Miracles and Wonders
Deb's Blog
My thoughts and comments on my second trip through Chemotherapy for ovarian cancer.
October 2, 2007
Result Day. I saw the doctor to go over the CT scan I had done. Good news! Actually wonderful news! The sweetest words for any cancer patient to hear ---no evidence of disease. For those of us dealing with cancer it's NED for short. I say that I'm NED from GOD!!



I had 2 areas that to watch for on the scan. There was the swollen pelvic lymph node that biopsed positive for cancer and a slightly swollen axillary chest lymph node. After the 2nd round of chemo, I had my first CT scan to check the progress and the axillary lymph node had shrunk some but still slightly swollen, but the pelvic lymph node had shrunk entirely back to normal. This time after my 4th round of chemo, the axillary lymph node shrunk even more but still a tiny bit enlarged and the pelvic lymph node continued to be normal size. So no additional findings and the reported conclusion for the chest, pelvis, and abdomen scans was "no evidence of disease". Wonderful, wonderful!! And my CA-125 marker has been dropping and is now at a respectible normal number of 15.95. I'm doing well!!



Now the humorous thing, if there can be anything humorous with going in to see a doctor for CT scan results of chemo treatments for a recurrence, is that I definitely got the impression that my doctor was covering all the bases and making up for the last office visit when I had a mini meltdown getting the results. Last time, the doctor came in and immediately went over the results.
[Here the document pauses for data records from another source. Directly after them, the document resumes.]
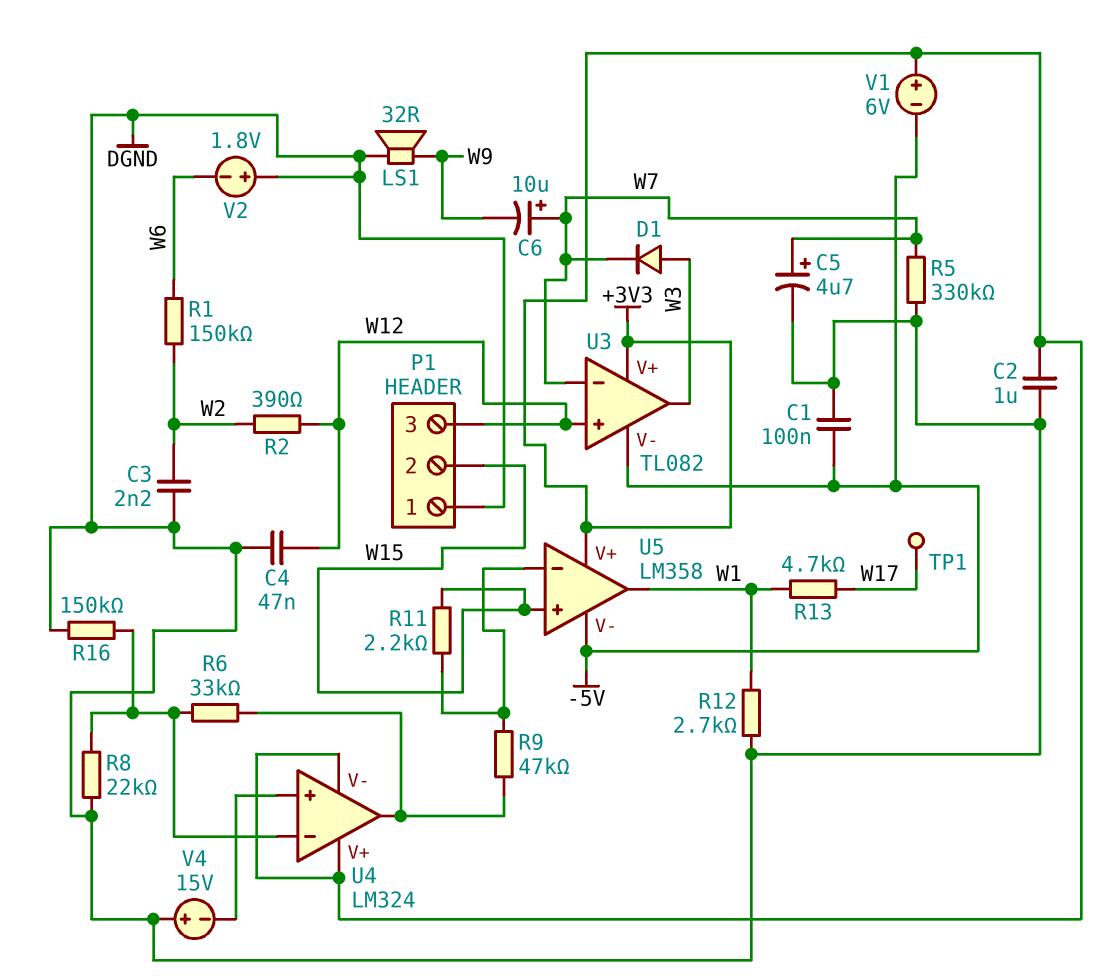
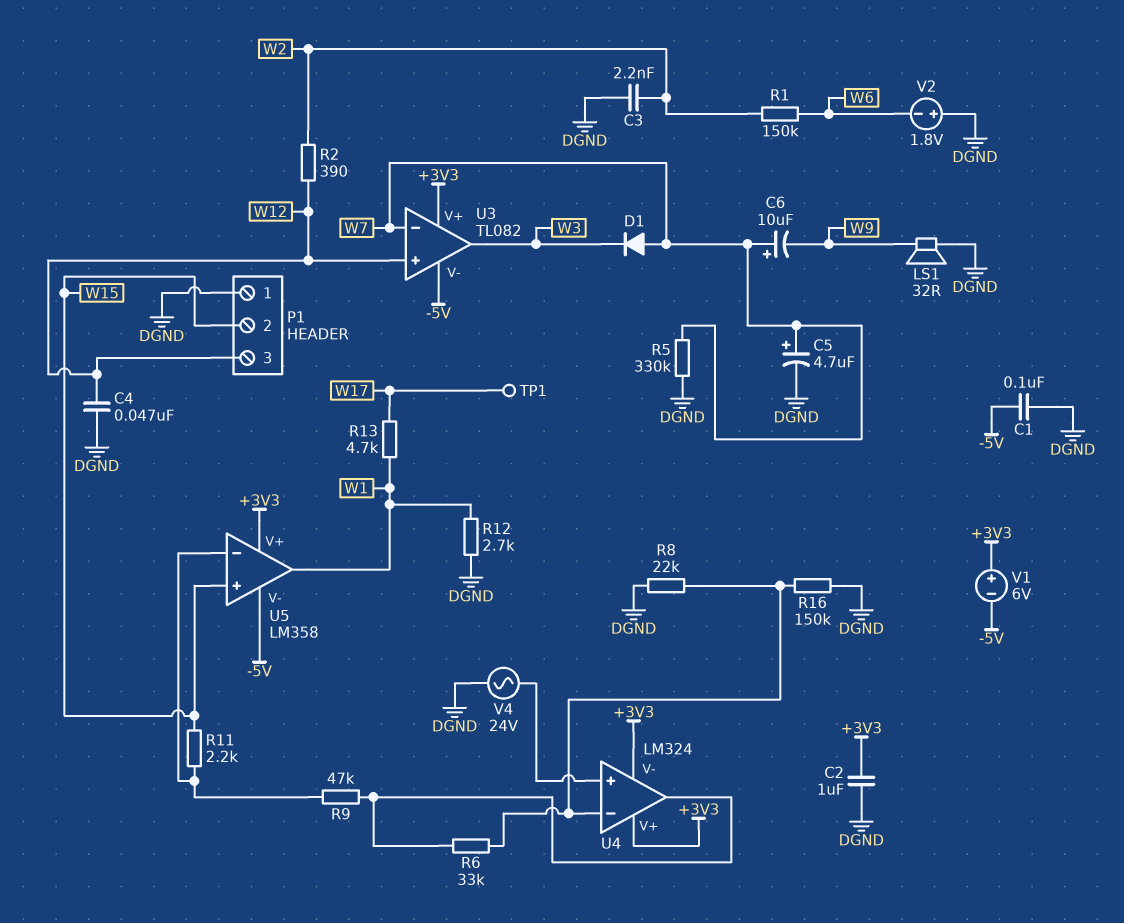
D1: diode (A W3, K W7) -> diode (A W7, K W3)
V4: 15V (plus DGND, minus U4/in+) -> AC 24V (DGND, U4/in+)

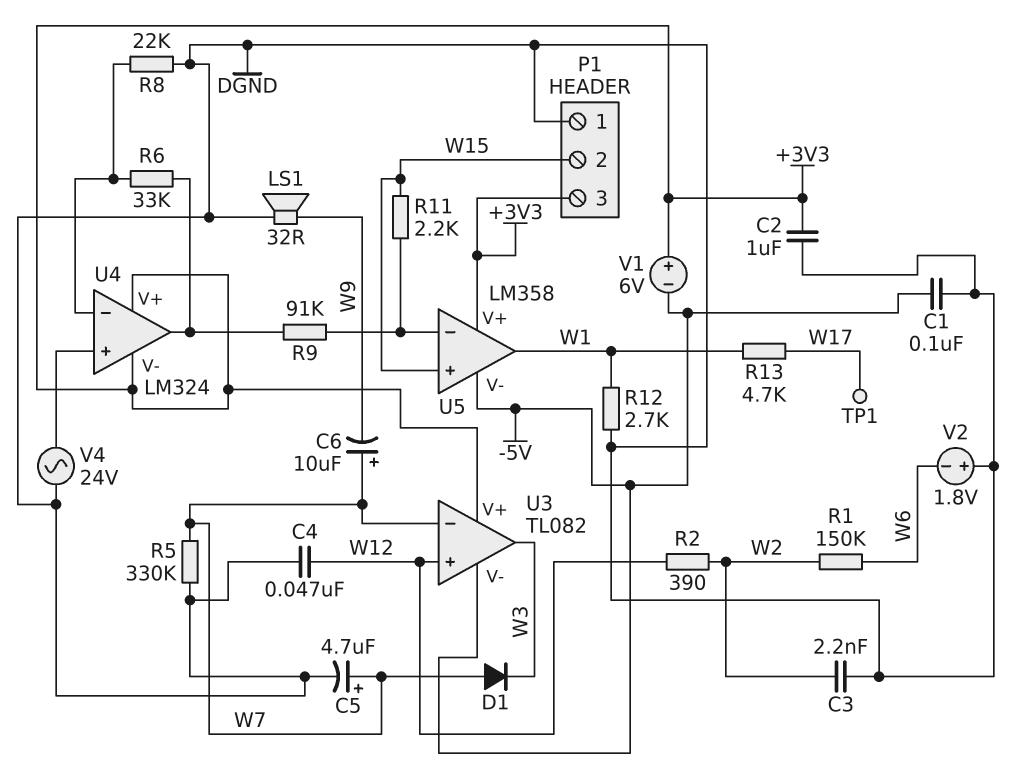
P1 pin 3: W12 -> +3V3
R9: 47k (U4/out, U5/in-) -> 91k (U4/out, U5/in-)
R16: 150k (DGND, U4/in-) -> none

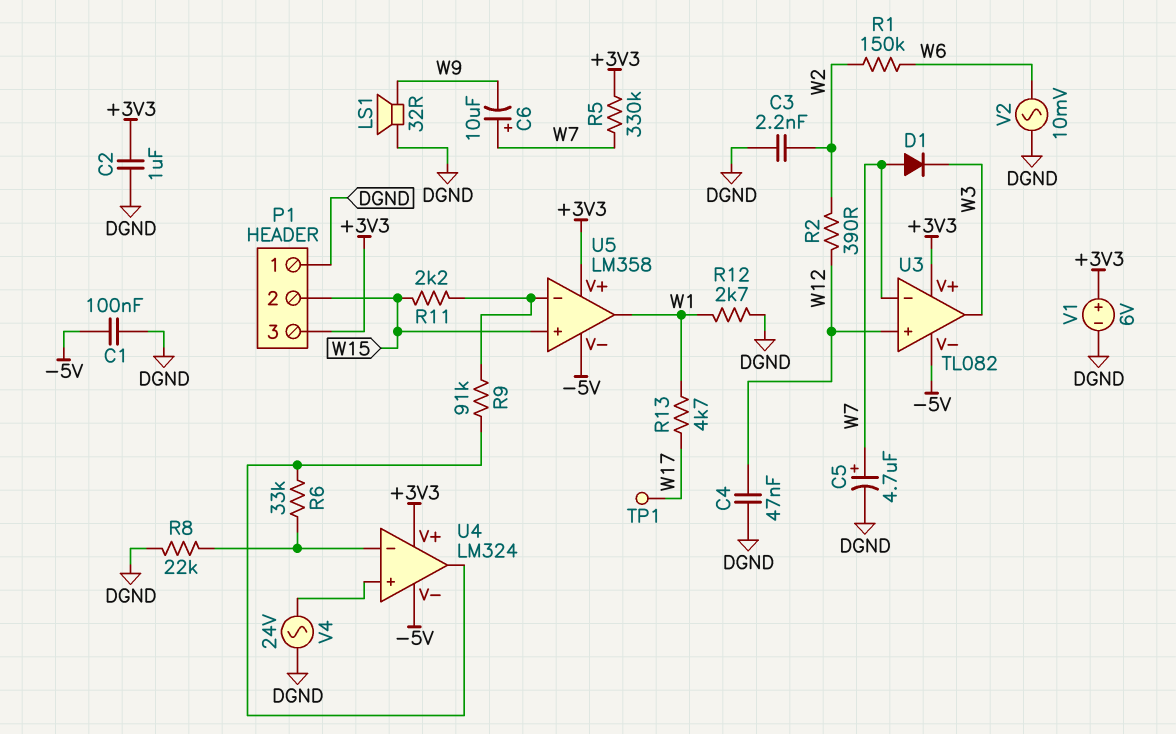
R5: 330k (DGND, W7) -> 330k (+3V3, W7)
U4 pin V-: +3V3 -> -5V
V1: 6V (plus +3V3, minus -5V) -> 6V (plus +3V3, minus DGND)
V2: 1.8V (plus DGND, minus W6) -> AC 10mV (DGND, W6)

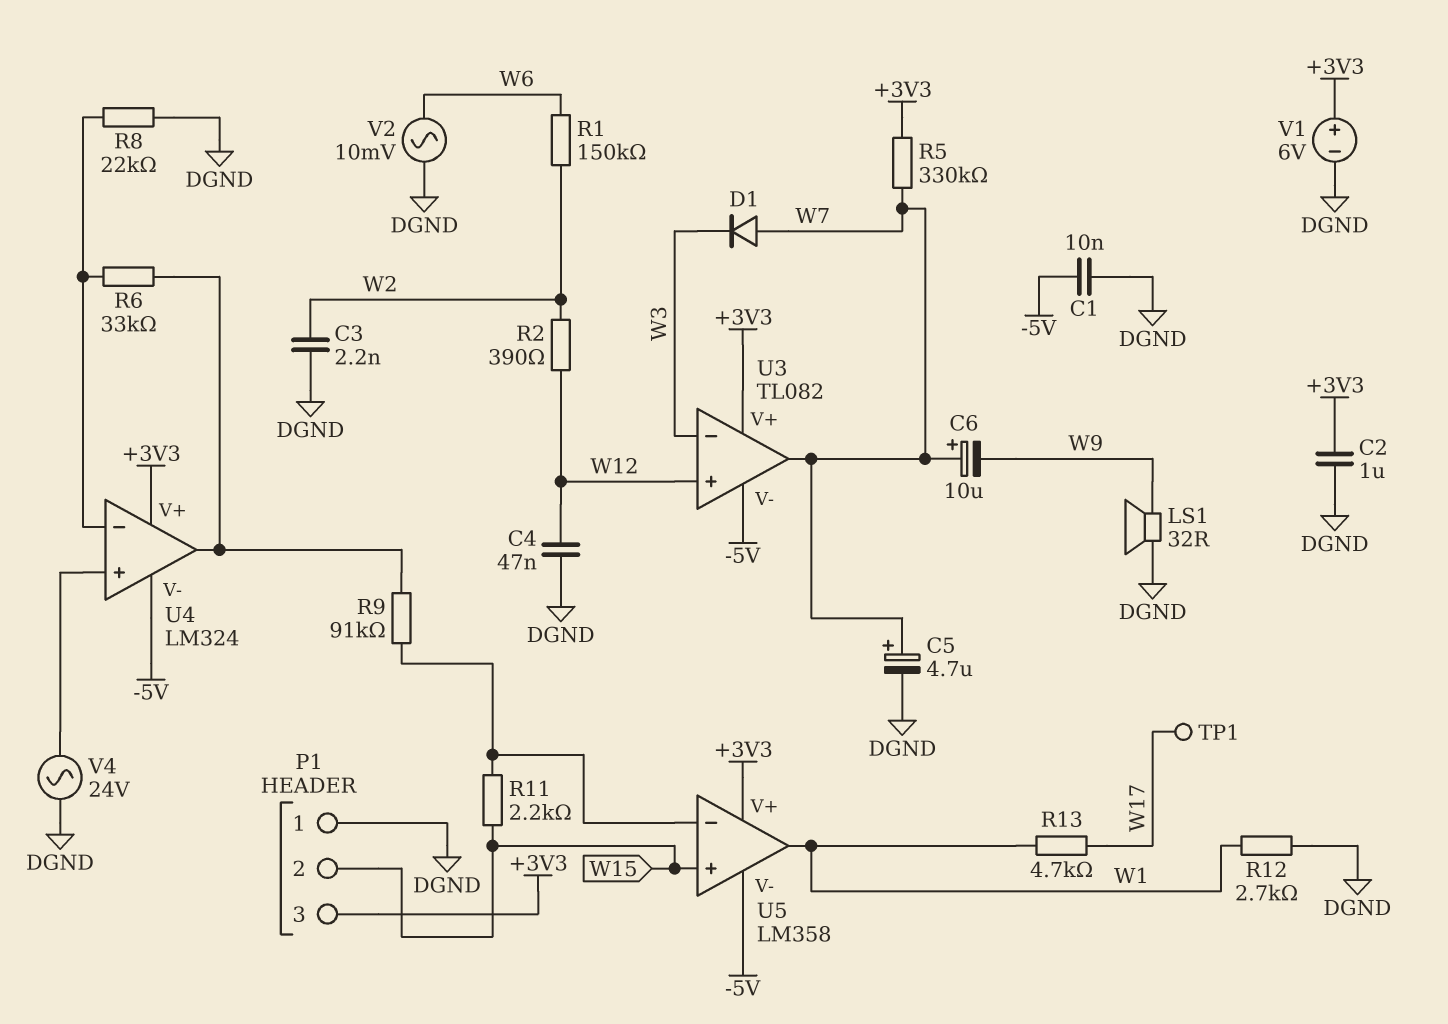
C1: 100nF (-5V, DGND) -> 10nF (-5V, DGND)
U3 pin in-: W7 -> W3
U3 pin out: W3 -> W7

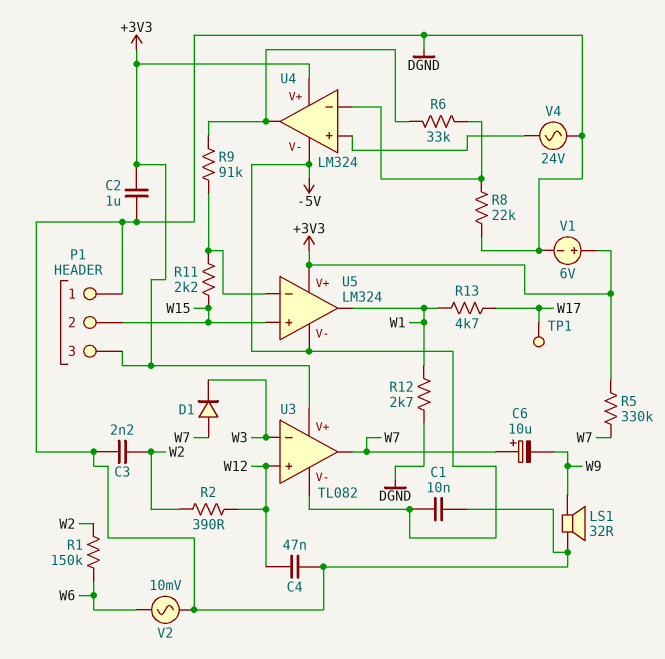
C5: 4.7uF (plus W7, minus DGND) -> none
U5: LM358 -> LM324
He first said "the spot on the lung was smaller" and the pelvic lymph node was back to normal. Actually the news about the pelvic lymph node is a summary of what my husband told me because the only words I remember were about my lung. I did sort of freaked out and started crying and asking about the cancer spreading and lung cancer etc. Nobody mentioned the slightly swollen axiallary lymph node to me before that, probably because it was so tiny and hadn't shown up on a PET scan. The chest lymph node is on what they call a lung scan so that's why the doctor had phrased it like that. Anyway, this time around, my doctor didn't go over the scan result right away. He did the usual gyneo exam and then went out to get the scan result to go over with me at the end. Actually this in itself sort of upset me because the last time he didn't go over the results immediately was with my biopsy so my mind was off wondering if I had bad news now. I bet it's written in red ink on my chart that I freak out easily ---because in thinking back about this office visit, I saw how my doctor wanted to improve on the "lung cancer scare" I had last time. He probably wanted to wait until the end of the visit to go over results so that I wouldn't have a long crying incident like before. And this time, he made a point of being beside me with the scan result and reading it to me so there wouldn't be any surprises. Yes, I think he carefully customized this scan result visit to make up for last time. He even put his arm around me and told me "you're doing excellent". He knows now that I'm one of those patients that can freak out, cries easily, and need encouragement. I suppose some cancer patients may be the stoic and brave and calm all the time. But that's definitely not me.